The proportion of medical students choosing to enter primary care has declined in the past 15 years, as average earnings for primary care doctors and specialists, like orthopedic surgeons and radiologists, have diverged. A study by the Medical Group Management Association found that in 2010, primary care doctors made about $200,000 a year. Specialists often made twice as much.

The Obama administration has sought to ease the shortage. The health care law increases Medicaid’s primary care payment rates in 2013 and 2014. It also includes money to train new primary care doctors, reward them for working in underserved communities and strengthen community health centers.

Read more: Too Few Doctors in Many U.S. Communities – NYTimes.com.

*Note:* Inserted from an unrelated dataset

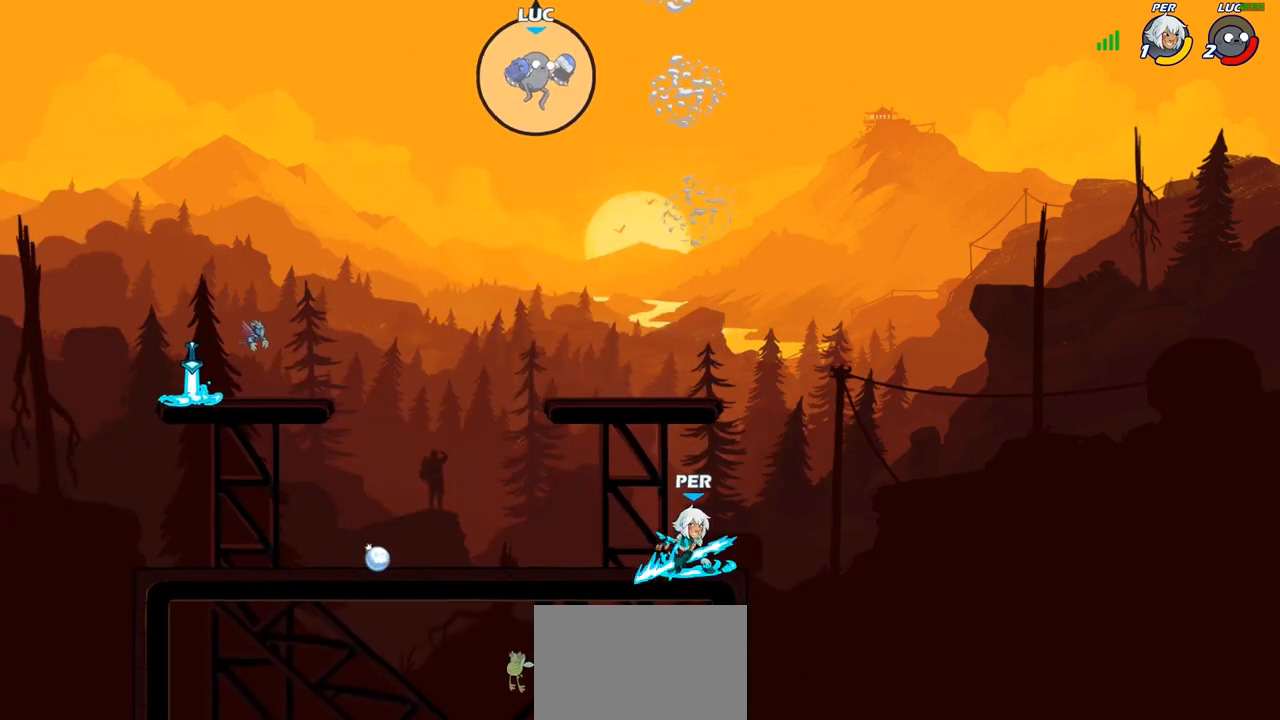
{"dt_ms": 500, "buttons": [], "left_stick": "right", "right_stick": "center", "events": [[50, "R1", "down"], [50, "R2", "down"], [133, "R1", "up"], [133, "R2", "up"], [167, "left_stick", "center"], [483, "left_stick", "right"]]}
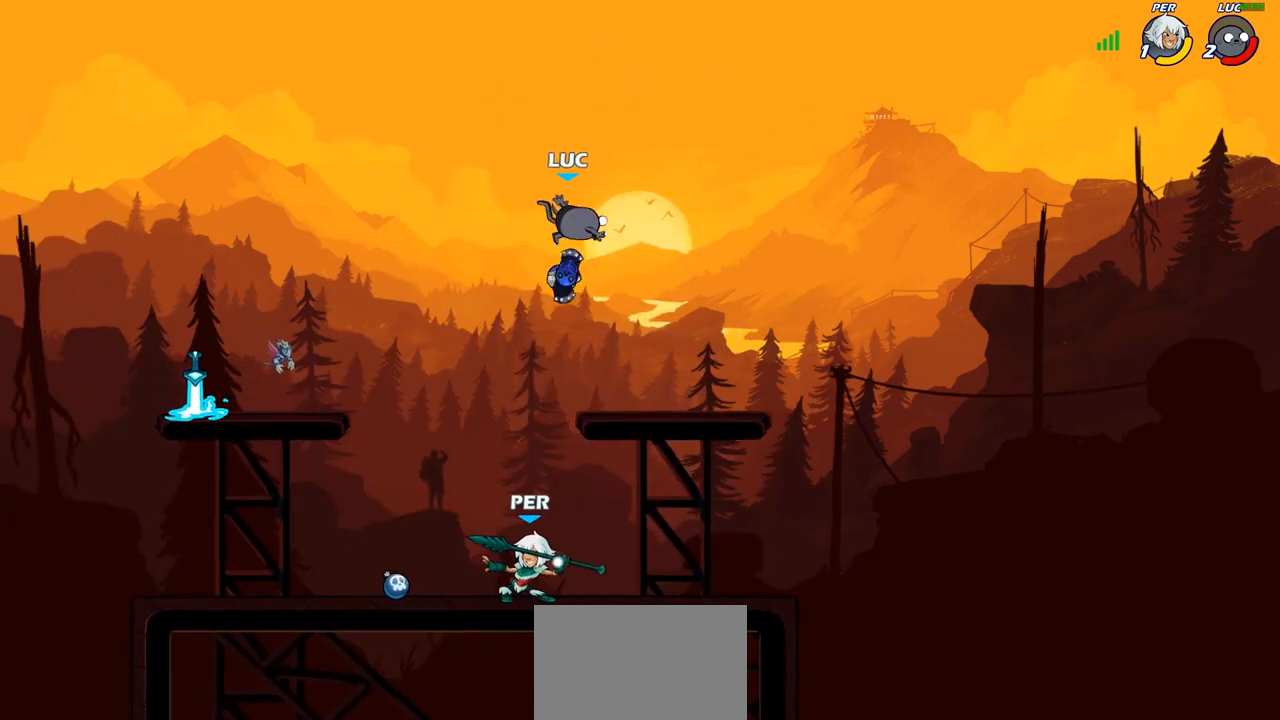
{"dt_ms": 1000, "buttons": ["CROSS", "SQUARE"], "left_stick": "center", "right_stick": "center"}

But why is there a shortage of primary care physicians?   Richard Posner has an answer:

But we are stuck with third-party payment, and it systematically favors specialists over primary-care physicians, because specialists tend to provide discrete procedures, which are easier for the insurers, whether they are private insurance companies or government, to cost. The care provided by primary-care physicians has, to an extent, an elastic and discretionary quality.

Medical licensing also limits the number of practicing physicians.